■ **About this exercise**: Repeat every line of the data exactly; the pictures stay out.
[Record extracts — start]
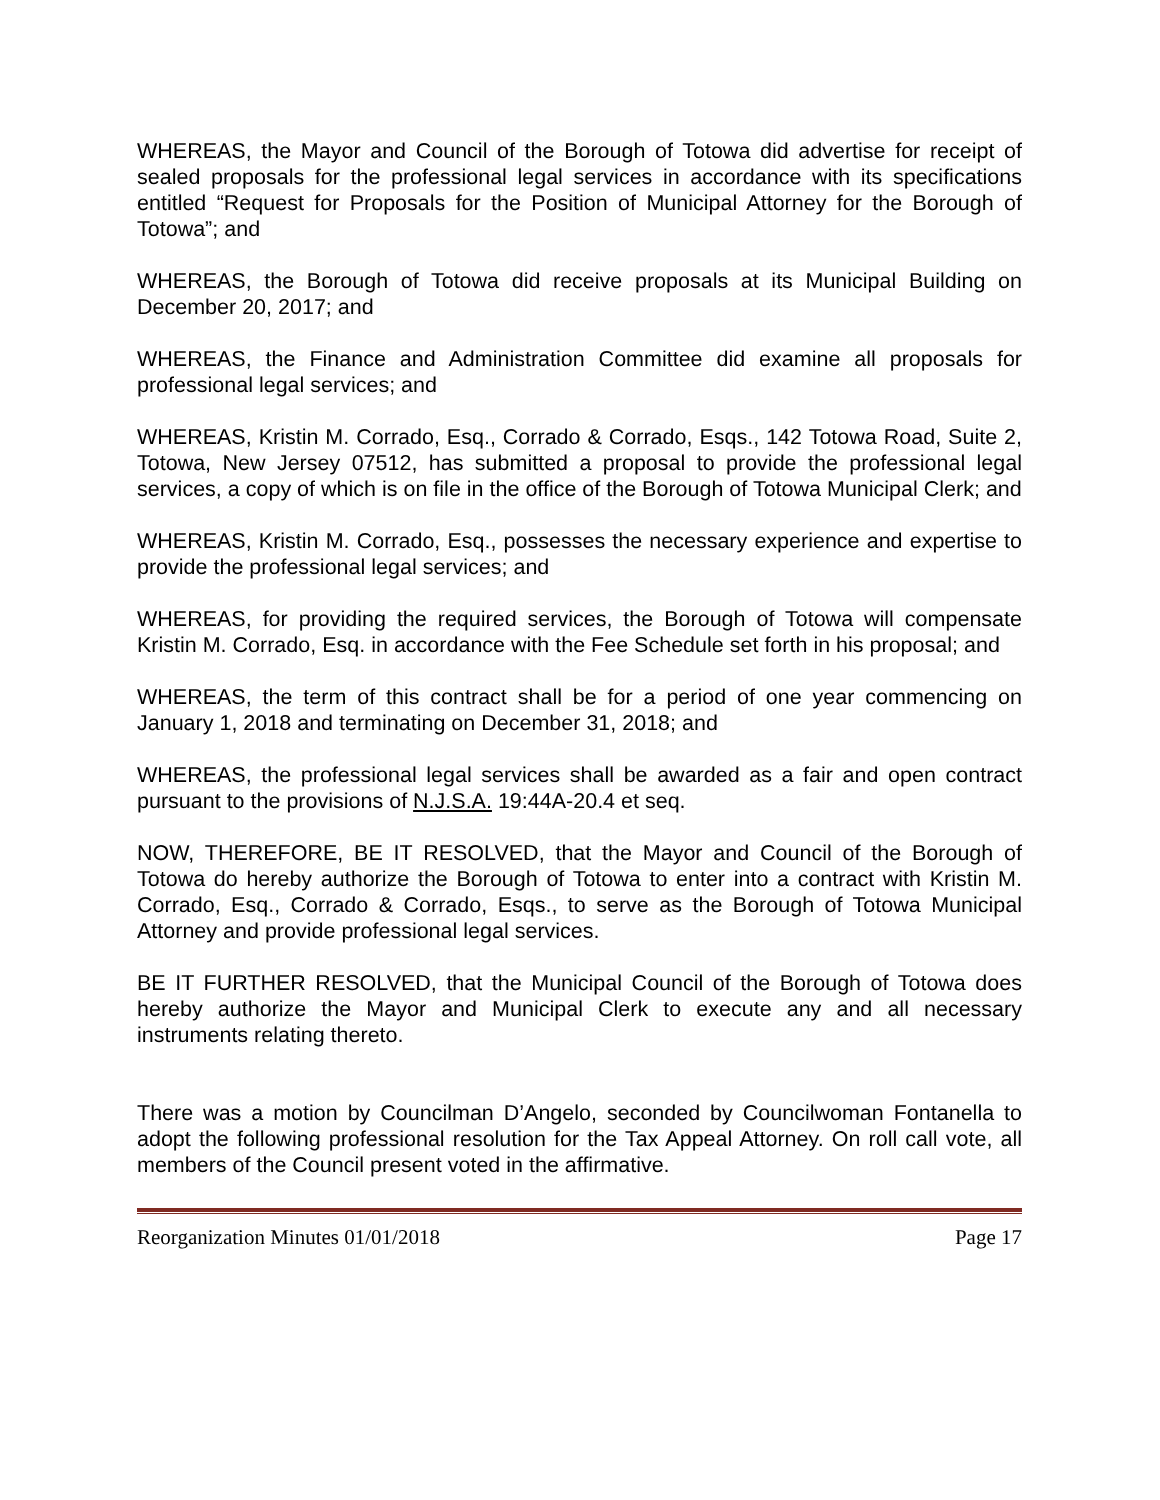WHEREAS, the Mayor and Council of the Borough of Totowa did advertise for receipt of sealed proposals for the professional legal services in accordance with its specifications entitled “Request for Proposals for the Position of Municipal Attorney for the Borough of Totowa”; and
WHEREAS, the Borough of Totowa did receive proposals at its Municipal Building on December 20, 2017; and
WHEREAS, the Finance and Administration Committee did examine all proposals for professional legal services; and
WHEREAS, Kristin M. Corrado, Esq., Corrado & Corrado, Esqs., 142 Totowa Road, Suite 2, Totowa, New Jersey 07512, has submitted a proposal to provide the professional legal services, a copy of which is on file in the office of the Borough of Totowa Municipal Clerk; and
WHEREAS, Kristin M. Corrado, Esq., possesses the necessary experience and expertise to provide the professional legal services; and
WHEREAS, for providing the required services, the Borough of Totowa will compensate Kristin M. Corrado, Esq. in accordance with the Fee Schedule set forth in his proposal; and
WHEREAS, the term of this contract shall be for a period of one year commencing on January 1, 2018 and terminating on December 31, 2018; and
WHEREAS, the professional legal services shall be awarded as a fair and open contract pursuant to the provisions of N.J.S.A. 19:44A-20.4 et seq.
NOW, THEREFORE, BE IT RESOLVED, that the Mayor and Council of the Borough of Totowa do hereby authorize the Borough of Totowa to enter into a contract with Kristin M. Corrado, Esq., Corrado & Corrado, Esqs., to serve as the Borough of Totowa Municipal Attorney and provide professional legal services.
BE IT FURTHER RESOLVED, that the Municipal Council of the Borough of Totowa does hereby authorize the Mayor and Municipal Clerk to execute any and all necessary instruments relating thereto.
There was a motion by Councilman D’Angelo, seconded by Councilwoman Fontanella to adopt the following professional resolution for the Tax Appeal Attorney. On roll call vote, all members of the Council present voted in the affirmative.
Reorganization Minutes 01/01/2018 Page 17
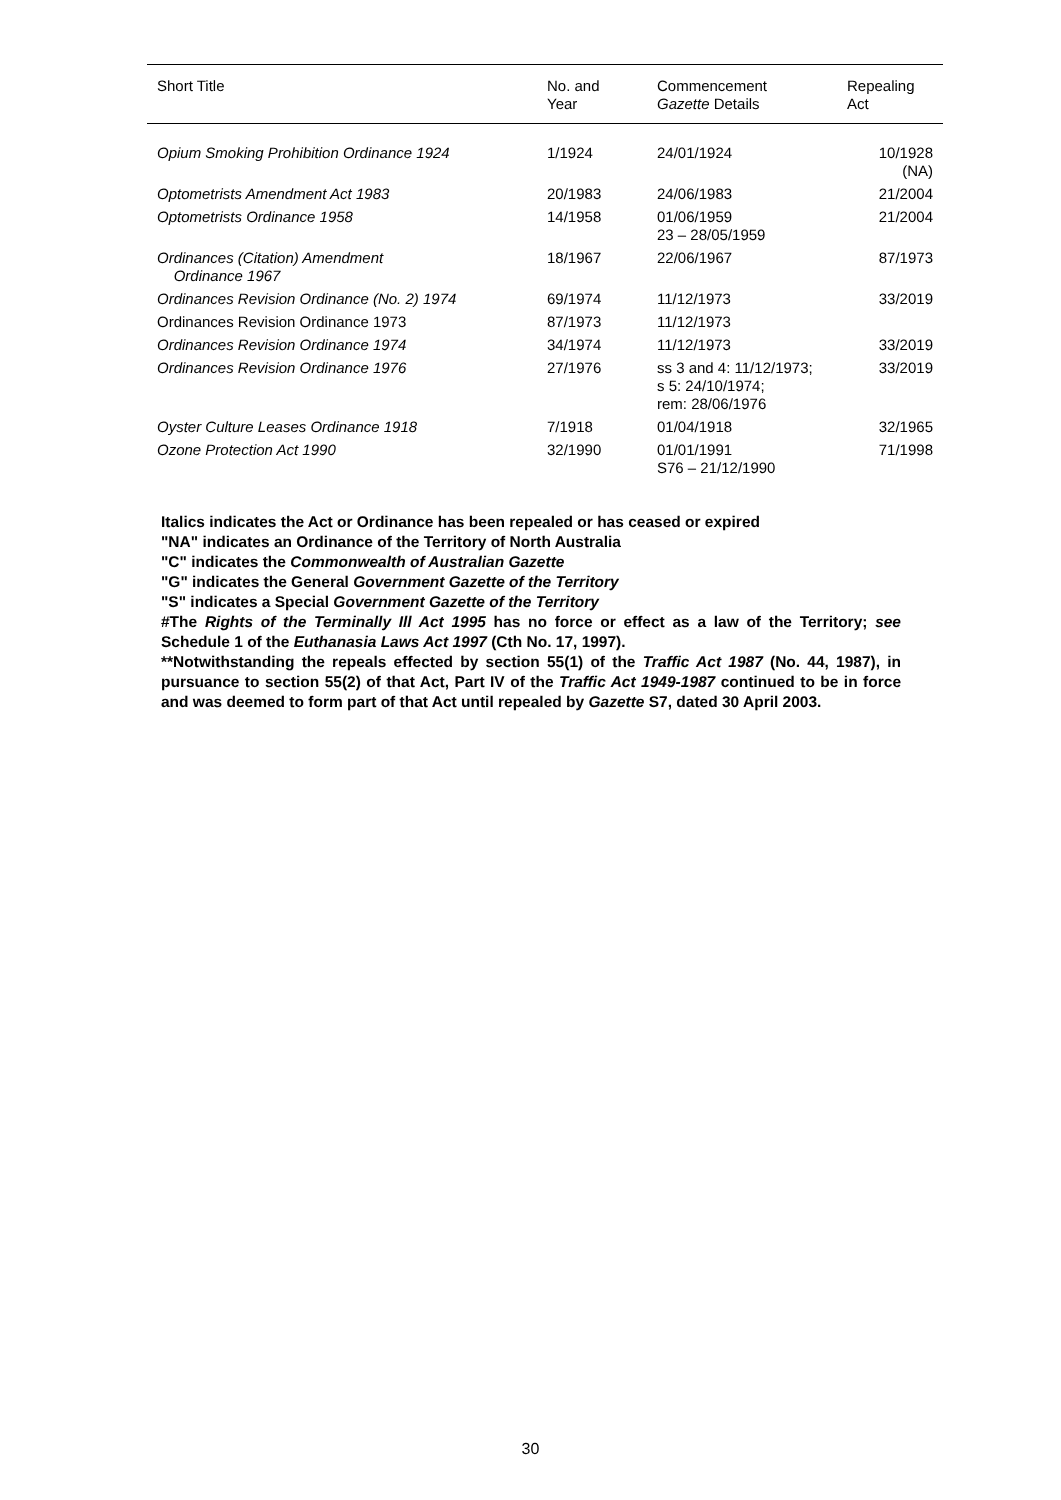| Short Title | No. and Year | Commencement Gazette Details | Repealing Act |
| --- | --- | --- | --- |
| Opium Smoking Prohibition Ordinance 1924 | 1/1924 | 24/01/1924 | 10/1928 (NA) |
| Optometrists Amendment Act 1983 | 20/1983 | 24/06/1983 | 21/2004 |
| Optometrists Ordinance 1958 | 14/1958 | 01/06/1959 23 – 28/05/1959 | 21/2004 |
| Ordinances (Citation) Amendment Ordinance 1967 | 18/1967 | 22/06/1967 | 87/1973 |
| Ordinances Revision Ordinance (No. 2) 1974 | 69/1974 | 11/12/1973 | 33/2019 |
| Ordinances Revision Ordinance 1973 | 87/1973 | 11/12/1973 | |
| Ordinances Revision Ordinance 1974 | 34/1974 | 11/12/1973 | 33/2019 |
| Ordinances Revision Ordinance 1976 | 27/1976 | ss 3 and 4: 11/12/1973; s 5: 24/10/1974; rem: 28/06/1976 | 33/2019 |
| Oyster Culture Leases Ordinance 1918 | 7/1918 | 01/04/1918 | 32/1965 |
| Ozone Protection Act 1990 | 32/1990 | 01/01/1991 S76 – 21/12/1990 | 71/1998 |
Italics indicates the Act or Ordinance has been repealed or has ceased or expired
"NA" indicates an Ordinance of the Territory of North Australia
"C" indicates the Commonwealth of Australian Gazette
"G" indicates the General Government Gazette of the Territory
"S" indicates a Special Government Gazette of the Territory
#The Rights of the Terminally Ill Act 1995 has no force or effect as a law of the Territory; see Schedule 1 of the Euthanasia Laws Act 1997 (Cth No. 17, 1997).
**Notwithstanding the repeals effected by section 55(1) of the Traffic Act 1987 (No. 44, 1987), in pursuance to section 55(2) of that Act, Part IV of the Traffic Act 1949-1987 continued to be in force and was deemed to form part of that Act until repealed by Gazette S7, dated 30 April 2003.
30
[Record extracts — finish]
■ **Answer for the task**:
WHEREAS, the Mayor and Council of the Borough of Totowa did advertise for receipt of sealed proposals for the professional legal services in accordance with its specifications entitled “Request for Proposals for the Position of Municipal Attorney for the Borough of Totowa”; and
WHEREAS, the Borough of Totowa did receive proposals at its Municipal Building on December 20, 2017; and
WHEREAS, the Finance and Administration Committee did examine all proposals for professional legal services; and
WHEREAS, Kristin M. Corrado, Esq., Corrado & Corrado, Esqs., 142 Totowa Road, Suite 2, Totowa, New Jersey 07512, has submitted a proposal to provide the professional legal services, a copy of which is on file in the office of the Borough of Totowa Municipal Clerk; and
WHEREAS, Kristin M. Corrado, Esq., possesses the necessary experience and expertise to provide the professional legal services; and
WHEREAS, for providing the required services, the Borough of Totowa will compensate Kristin M. Corrado, Esq. in accordance with the Fee Schedule set forth in his proposal; and
WHEREAS, the term of this contract shall be for a period of one year commencing on January 1, 2018 and terminating on December 31, 2018; and
WHEREAS, the professional legal services shall be awarded as a fair and open contract pursuant to the provisions of N.J.S.A. 19:44A-20.4 et seq.
NOW, THEREFORE, BE IT RESOLVED, that the Mayor and Council of the Borough of Totowa do hereby authorize the Borough of Totowa to enter into a contract with Kristin M. Corrado, Esq., Corrado & Corrado, Esqs., to serve as the Borough of Totowa Municipal Attorney and provide professional legal services.
BE IT FURTHER RESOLVED, that the Municipal Council of the Borough of Totowa does hereby authorize the Mayor and Municipal Clerk to execute any and all necessary instruments relating thereto.
There was a motion by Councilman D’Angelo, seconded by Councilwoman Fontanella to adopt the following professional resolution for the Tax Appeal Attorney. On roll call vote, all members of the Council present voted in the affirmative.
Reorganization Minutes 01/01/2018 Page 17
| Short Title | No. and Year | Commencement Gazette Details | Repealing Act |
| --- | --- | --- | --- |
| Opium Smoking Prohibition Ordinance 1924 | 1/1924 | 24/01/1924 | 10/1928 (NA) |
| Optometrists Amendment Act 1983 | 20/1983 | 24/06/1983 | 21/2004 |
| Optometrists Ordinance 1958 | 14/1958 | 01/06/1959 23 – 28/05/1959 | 21/2004 |
| Ordinances (Citation) Amendment Ordinance 1967 | 18/1967 | 22/06/1967 | 87/1973 |
| Ordinances Revision Ordinance (No. 2) 1974 | 69/1974 | 11/12/1973 | 33/2019 |
| Ordinances Revision Ordinance 1973 | 87/1973 | 11/12/1973 | |
| Ordinances Revision Ordinance 1974 | 34/1974 | 11/12/1973 | 33/2019 |
| Ordinances Revision Ordinance 1976 | 27/1976 | ss 3 and 4: 11/12/1973; s 5: 24/10/1974; rem: 28/06/1976 | 33/2019 |
| Oyster Culture Leases Ordinance 1918 | 7/1918 | 01/04/1918 | 32/1965 |
| Ozone Protection Act 1990 | 32/1990 | 01/01/1991 S76 – 21/12/1990 | 71/1998 |
Italics indicates the Act or Ordinance has been repealed or has ceased or expired
"NA" indicates an Ordinance of the Territory of North Australia
"C" indicates the Commonwealth of Australian Gazette
"G" indicates the General Government Gazette of the Territory
"S" indicates a Special Government Gazette of the Territory
#The Rights of the Terminally Ill Act 1995 has no force or effect as a law of the Territory; see Schedule 1 of the Euthanasia Laws Act 1997 (Cth No. 17, 1997).
**Notwithstanding the repeals effected by section 55(1) of the Traffic Act 1987 (No. 44, 1987), in pursuance to section 55(2) of that Act, Part IV of the Traffic Act 1949-1987 continued to be in force and was deemed to form part of that Act until repealed by Gazette S7, dated 30 April 2003.
30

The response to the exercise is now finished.